**Dataset:**
※
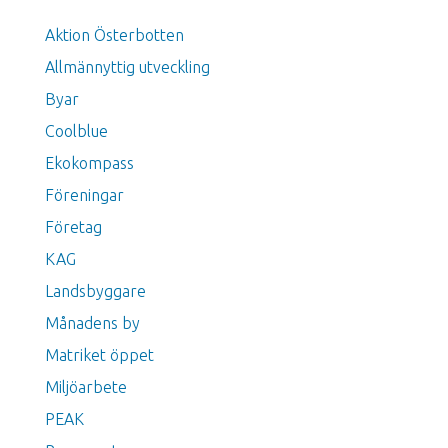
Aktion Österbotten
Allmännyttig utveckling
Byar
Coolblue
Ekokompass
Föreningar
Företag
KAG
Landsbyggare
Månadens by
Matriket öppet
Miljöarbete
PEAK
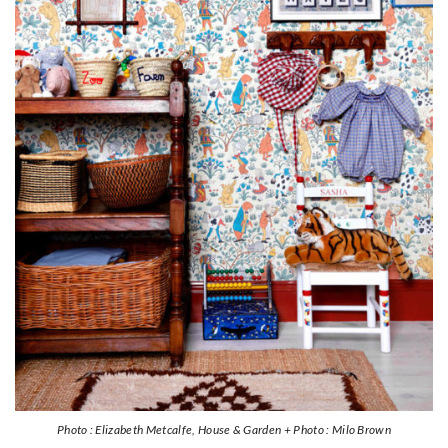
Photo : Elizabeth Metcalfe, House & Garden + Photo : Milo Brown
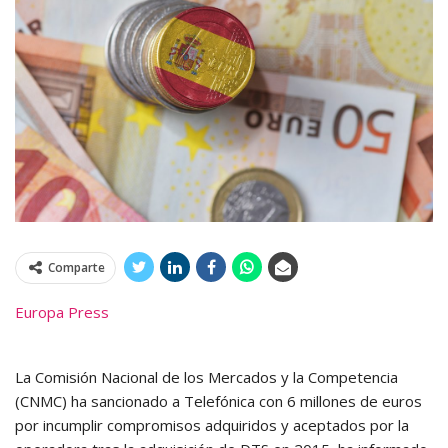
Comparte
Europa Press
La Comisión Nacional de los Mercados y la Competencia
(CNMC) ha sancionado a Telefónica con 6 millones de euros
por incumplir compromisos adquiridos y aceptados por la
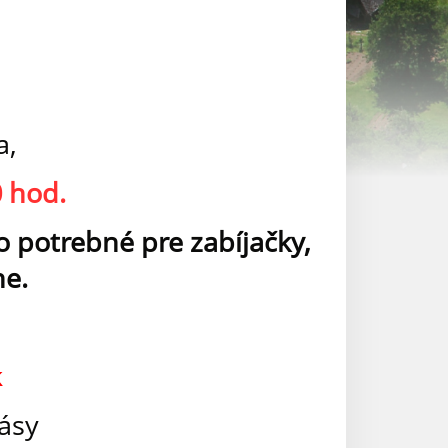
a,
0 hod.
 potrebné pre zabíjačky,
ne.
k
básy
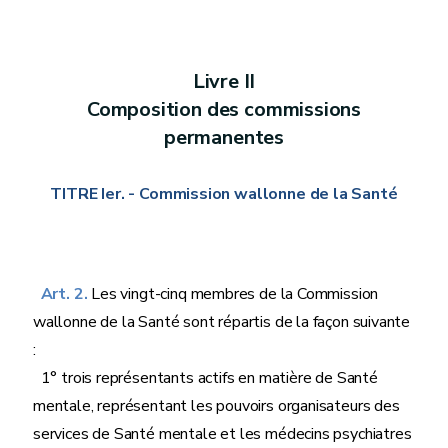
Livre II
Composition des commissions
permanentes
TITRE Ier. - Commission wallonne de la Santé
Art. 2.
Les vingt-cinq membres de la Commission
wallonne de la Santé sont répartis de la façon suivante
:
1° trois représentants actifs en matière de Santé
mentale, représentant les pouvoirs organisateurs des
services de Santé mentale et les médecins psychiatres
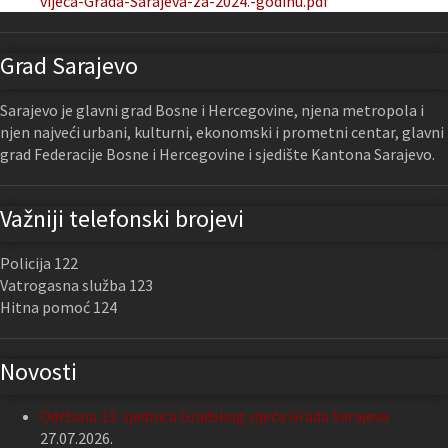
vijeca-Grada-Sarajeva-za-2024.-godinu.pdf
Grad Sarajevo
Sarajevo je glavni grad Bosne i Hercegovine, njena metropola i
njen najveći urbani, kulturni, ekonomski i prometni centar, glavni
grad Federacije Bosne i Hercegovine i sjedište Kantona Sarajevo.
Važniji telefonski brojevi
Policija 122
Vatrogasna služba 123
Hitna pomoć 124
Novosti
Održana 13. sjednica Gradskog vijeća Grada Sarajeva
27.07.2026.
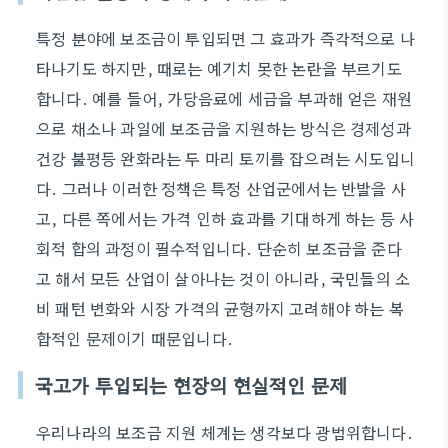
특정 분야에 보조금이 투입되면 그 효과가 즉각적으로 나
타나기도 하지만, 때로는 예기치 못한 논란을 부르기도
합니다. 예를 들어, 가당음료에 세금을 부과해 얻은 재원
으로 채소나 과일에 보조금을 지원하는 방식은 경제성과
건강 불평등 완화라는 두 마리 토끼를 잡으려는 시도입니
다. 그러나 이러한 정책은 특정 산업군에서는 반발을 사
고, 다른 쪽에서는 가격 인하 효과를 기대하게 하는 등 사
회적 합의 과정이 필수적입니다. 단순히 보조금을 준다
고 해서 모든 산업이 살아나는 것이 아니라, 국민들의 소
비 패턴 변화와 시장 가격의 균형까지 고려해야 하는 복
합적인 문제이기 때문입니다.
국고가 투입되는 현장의 현실적인 문제
우리나라의 보조금 지원 체계는 생각보다 광범위합니다.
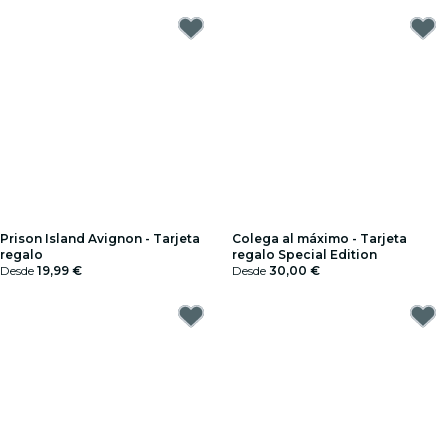
Prison Island Avignon - Tarjeta
Colega al máximo - Tarjeta
regalo
regalo Special Edition
Desde
19,99 €
Desde
30,00 €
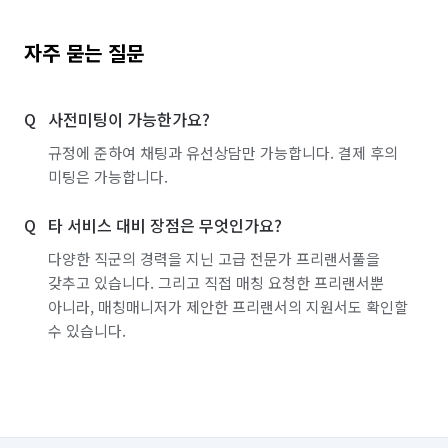
자주 묻는 질문
사전미팅이 가능한가요?
규정에 준하여 채팅과 유선상담만 가능합니다. 결제 후의
미팅은 가능합니다.
타 서비스 대비 장점은 무엇인가요?
다양한 직군의 경력을 지닌 고급 전문가 프리랜서풀을
갖추고 있습니다. 그리고 직접 매칭 요청한 프리랜서뿐
아니라, 매칭매니저가 제안한 프리랜서의 지원서도 확인할
수 있습니다.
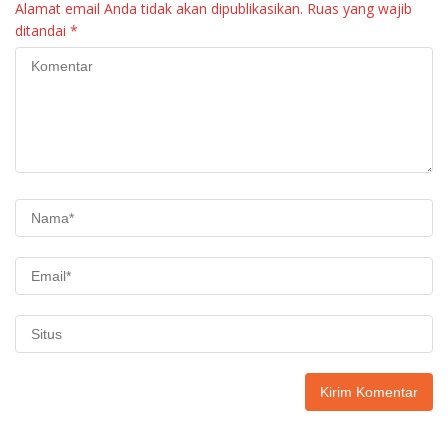
Alamat email Anda tidak akan dipublikasikan.
Ruas yang wajib
ditandai
*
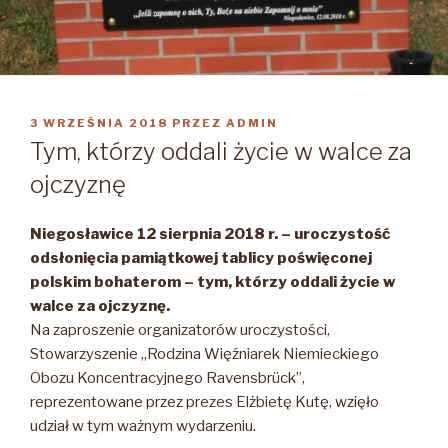
OPUBLIKOWANE
3 WRZEŚNIA 2018
PRZEZ
ADMIN
W
Tym, którzy oddali życie w walce za
ojczyznę
Niegosławice 12 sierpnia 2018 r. – uroczystość
odsłonięcia pamiątkowej tablicy poświęconej
polskim bohaterom – tym, którzy oddali życie w
walce za ojczyznę.
Na zaproszenie organizatorów uroczystości,
Stowarzyszenie „Rodzina Więźniarek Niemieckiego
Obozu Koncentracyjnego Ravensbrück”,
reprezentowane przez prezes Elżbietę Kutę, wzięło
udział w tym ważnym wydarzeniu.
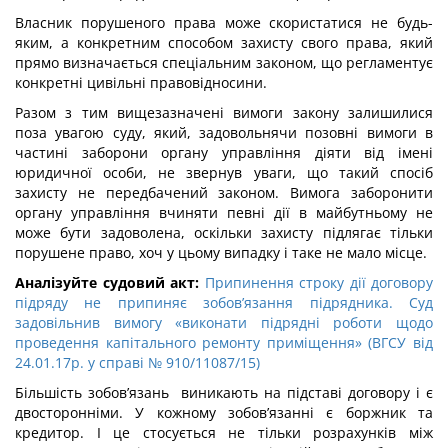
Власник порушеного права може скористатися не будь-
яким, а конкретним способом захисту свого права, який
прямо визначається спеціальним законом, що регламентує
конкретні цивільні правовідносини.
Разом з тим вищезазначені вимоги закону залишилися
поза увагою суду, який, задовольнячи позовні вимоги в
частині заборони органу управління діяти від імені
юридичної особи, не звернув уваги, що такий спосіб
захисту не передбачений законом. Вимога заборонити
органу управління вчиняти певні дії в майбутньому не
може бути задоволена, оскільки захисту підлягає тільки
порушене право, хоч у цьому випадку і таке не мало місце.
Аналізуйте судовий акт:
Припинення строку дії договору
підряду не припиняє зобов’язання підрядника. Суд
задовільнив вимогу «виконати підрядні роботи щодо
проведення капітального ремонту приміщення» (ВГСУ від
24.01.17р. у справі № 910/11087/15)
Більшість зобов’язань виникають на підставі договору і є
двосторонніми. У кожному зобов’язанні є боржник та
кредитор. І це стосується не тільки розрахунків між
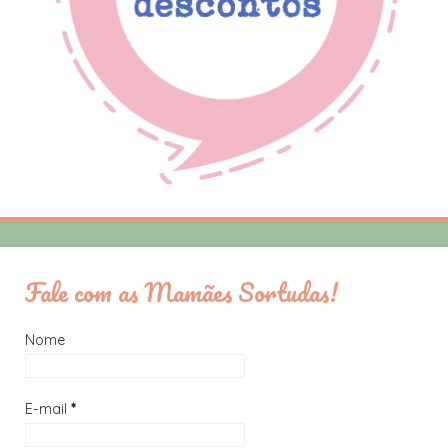
Fale com as Mamães Sortudas!
Nome
E-mail
*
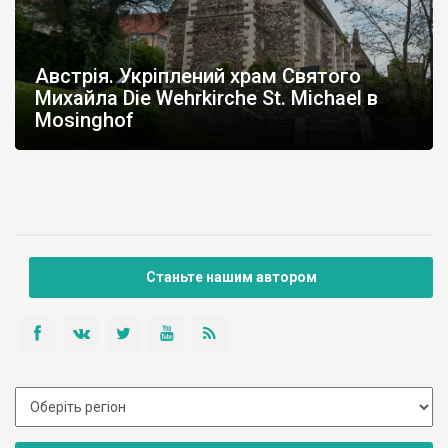
Австрія. Укріплений храм Святого
Михайла Die Wehrkirche St. Michael в
Mosinghof
Станьте нашим автором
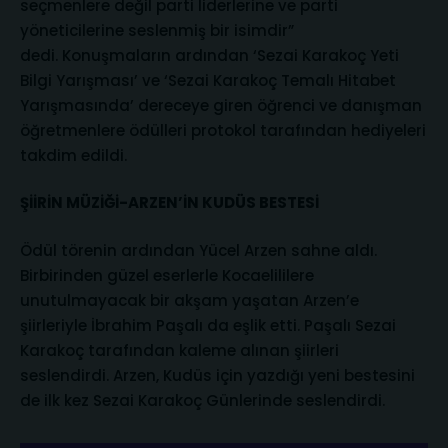
seçmenlere değil parti liderlerine ve parti
yöneticilerine seslenmiş bir isimdir”
dedi. Konuşmaların ardından ‘Sezai Karakoç Yeti
Bilgi Yarışması’ ve ‘Sezai Karakoç Temalı Hitabet
Yarışmasında’ dereceye giren öğrenci ve danışman
öğretmenlere ödülleri protokol tarafından hediyeleri
takdim edildi.
ŞİİRİN MÜZİĞİ-ARZEN’İN KUDÜS BESTESİ
Ödül törenin ardından Yücel Arzen sahne aldı.
Birbirinden güzel eserlerle Kocaelililere
unutulmayacak bir akşam yaşatan Arzen’e
şiirleriyle İbrahim Paşalı da eşlik etti. Paşalı Sezai
Karakoç tarafından kaleme alınan şiirleri
seslendirdi. Arzen, Kudüs için yazdığı yeni bestesini
de ilk kez Sezai Karakoç Günlerinde seslendirdi.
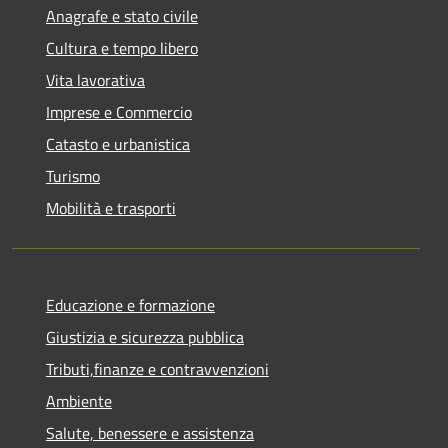
Anagrafe e stato civile
Cultura e tempo libero
Vita lavorativa
Imprese e Commercio
Catasto e urbanistica
Turismo
Mobilità e trasporti
Educazione e formazione
Giustizia e sicurezza pubblica
Tributi,finanze e contravvenzioni
Ambiente
Salute, benessere e assistenza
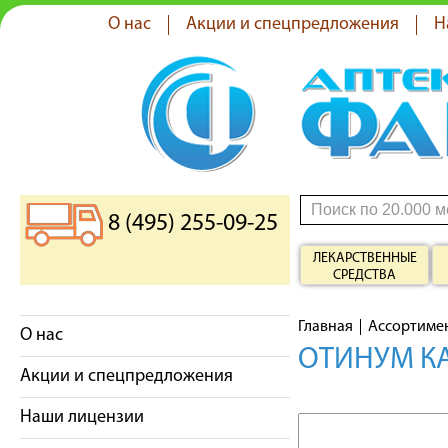
О нас
Акции и спецпредложения
Н
8 (495) 255-09-25
ЛЕКАРСТВЕННЫЕ
СРЕДСТВА
Главная
Ассортиме
О нас
ОТИНУМ КА
Акции и спецпредложения
Наши лицензии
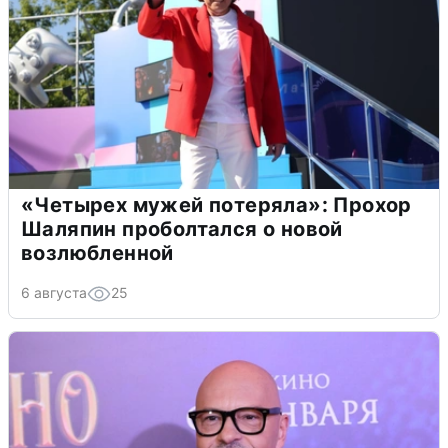
«Четырех мужей потеряла»: Прохор
Шаляпин проболтался о новой
возлюбленной
6 августа
25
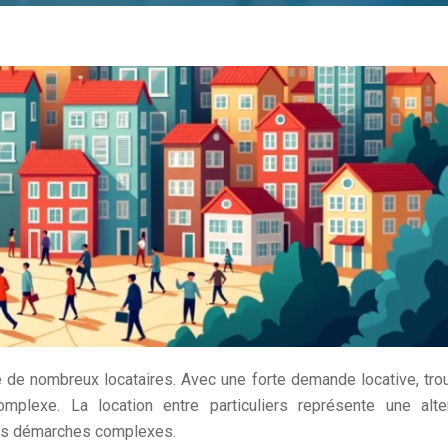
ire de nombreux locataires. Avec une forte demande locative, tro
plexe. La location entre particuliers représente une alter
 les démarches complexes.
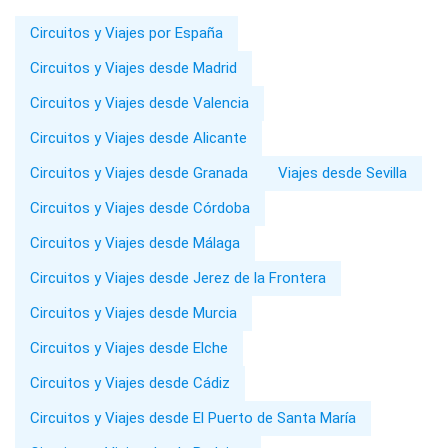
Circuitos y Viajes por España
Circuitos y Viajes desde Madrid
Circuitos y Viajes desde Valencia
Circuitos y Viajes desde Alicante
Circuitos y Viajes desde Granada
Viajes desde Sevilla
Circuitos y Viajes desde Córdoba
Circuitos y Viajes desde Málaga
Circuitos y Viajes desde Jerez de la Frontera
Circuitos y Viajes desde Murcia
Circuitos y Viajes desde Elche
Circuitos y Viajes desde Cádiz
Circuitos y Viajes desde El Puerto de Santa María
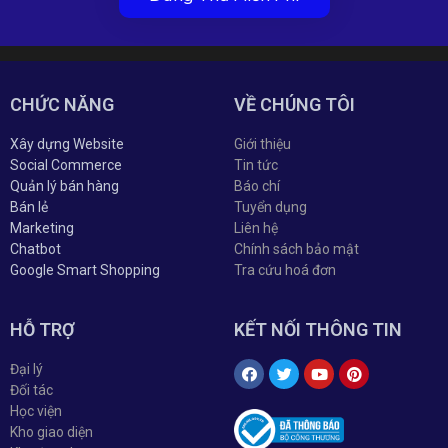
CHỨC NĂNG
VỀ CHÚNG TÔI
Xây dựng Website
Giới thiệu
Social Commerce
Tin tức
Quản lý bán hàng
Báo chí
Bán lẻ
Tuyển dụng
Marketing
Liên hệ
Chatbot
Chính sách bảo mật
Google Smart Shopping
Tra cứu hoá đơn
HỖ TRỢ
KẾT NỐI THÔNG TIN
Đại lý
Đối tác
Học viện
Kho giao diện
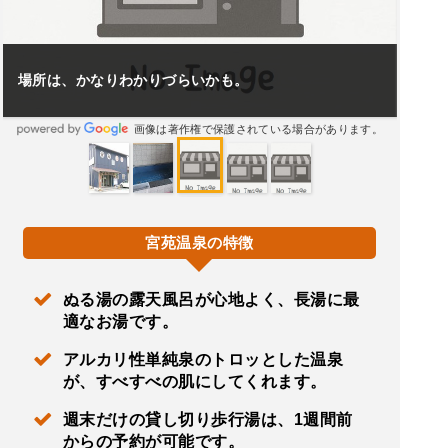
場所は、かなりわかりづらいかも。
画像は著作権で保護されている場合があります。
宮苑温泉の特徴
ぬる湯の露天風呂が心地よく、長湯に最
適なお湯です。
アルカリ性単純泉のトロッとした温泉
が、すべすべの肌にしてくれます。
週末だけの貸し切り歩行湯は、1週間前
からの予約が可能です。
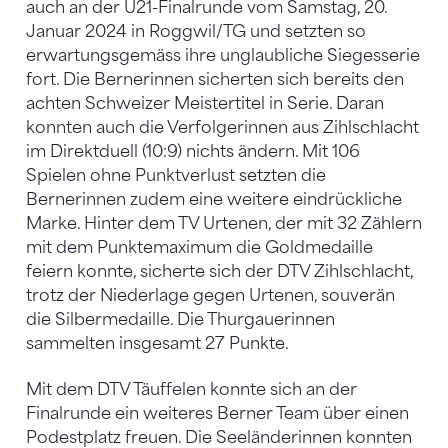
auch an der U21-Finalrunde vom Samstag, 20.
Januar 2024 in Roggwil/TG und setzten so
erwartungsgemäss ihre unglaubliche Siegesserie
fort. Die Bernerinnen sicherten sich bereits den
achten Schweizer Meistertitel in Serie. Daran
konnten auch die Verfolgerinnen aus Zihlschlacht
im Direktduell (10:9) nichts ändern. Mit 106
Spielen ohne Punktverlust setzten die
Bernerinnen zudem eine weitere eindrückliche
Marke. Hinter dem TV Urtenen, der mit 32 Zählern
mit dem Punktemaximum die Goldmedaille
feiern konnte, sicherte sich der DTV Zihlschlacht,
trotz der Niederlage gegen Urtenen, souverän
die Silbermedaille. Die Thurgauerinnen
sammelten insgesamt 27 Punkte.
Mit dem DTV Täuffelen konnte sich an der
Finalrunde ein weiteres Berner Team über einen
Podestplatz freuen. Die Seeländerinnen konnten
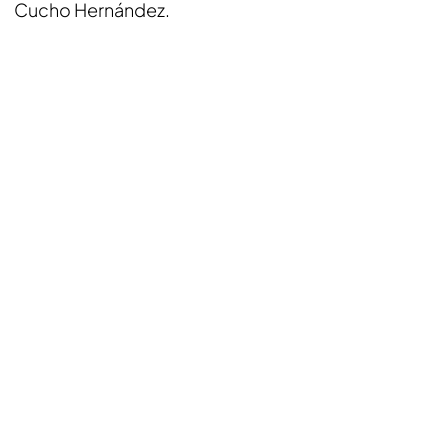
Cucho Hernández.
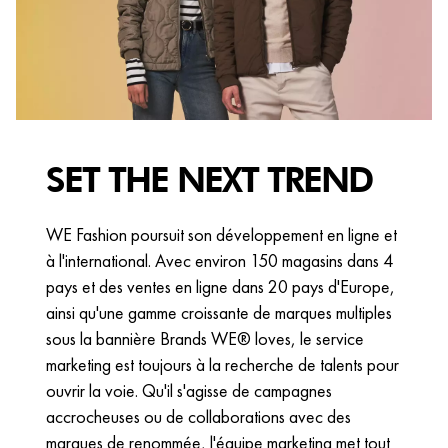
SET THE NEXT TREND
WE Fashion poursuit son développement en ligne et
à l'international. Avec environ 150 magasins dans 4
pays et des ventes en ligne dans 20 pays d'Europe,
ainsi qu'une gamme croissante de marques multiples
sous la bannière Brands WE® loves, le service
marketing est toujours à la recherche de talents pour
ouvrir la voie. Qu'il s'agisse de campagnes
accrocheuses ou de collaborations avec des
marques de renommée, l'équipe marketing met tout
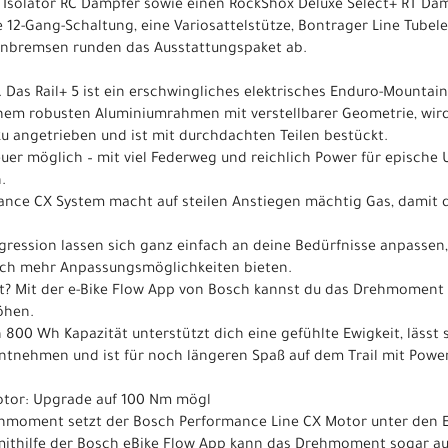
 Isolator RC Dämpfer sowie einen RockShox Deluxe Select+ RT Dä
12-Gang-Schaltung, eine Variosattelstütze, Bontrager Line Tubel
enbremsen runden das Ausstattungspaket ab.
. Das Rail+ 5 ist ein erschwingliches elektrisches Enduro-Mountai
inem robusten Aluminiumrahmen mit verstellbarer Geometrie, wir
 angetrieben und ist mit durchdachten Teilen bestückt.
uer möglich – mit viel Federweg und reichlich Power für epische 
.
mance CX System macht auf steilen Anstiegen mächtig Gas, damit
ression lassen sich ganz einfach an deine Bedürfnisse anpassen
och mehr Anpassungsmöglichkeiten bieten.
t? Mit der e-Bike Flow App von Bosch kannst du das Drehmoment 
öhen.
n 800 Wh Kapazität unterstützt dich eine gefühlte Ewigkeit, lässt
ntnehmen und ist für noch längeren Spaß auf dem Trail mit Powe
otor: Upgrade auf 100 Nm mögl
moment setzt der Bosch Performance Line CX Motor unter den E
ithilfe der Bosch eBike Flow App kann das Drehmoment sogar auf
※
**Problem details:** Your answer must be a copy of every line in the data above that holds the string "який".

**Solution below:**
яким, а конкретним способом захисту свого права, який
поза увагою суду, який, задовольнячи позовні вимоги в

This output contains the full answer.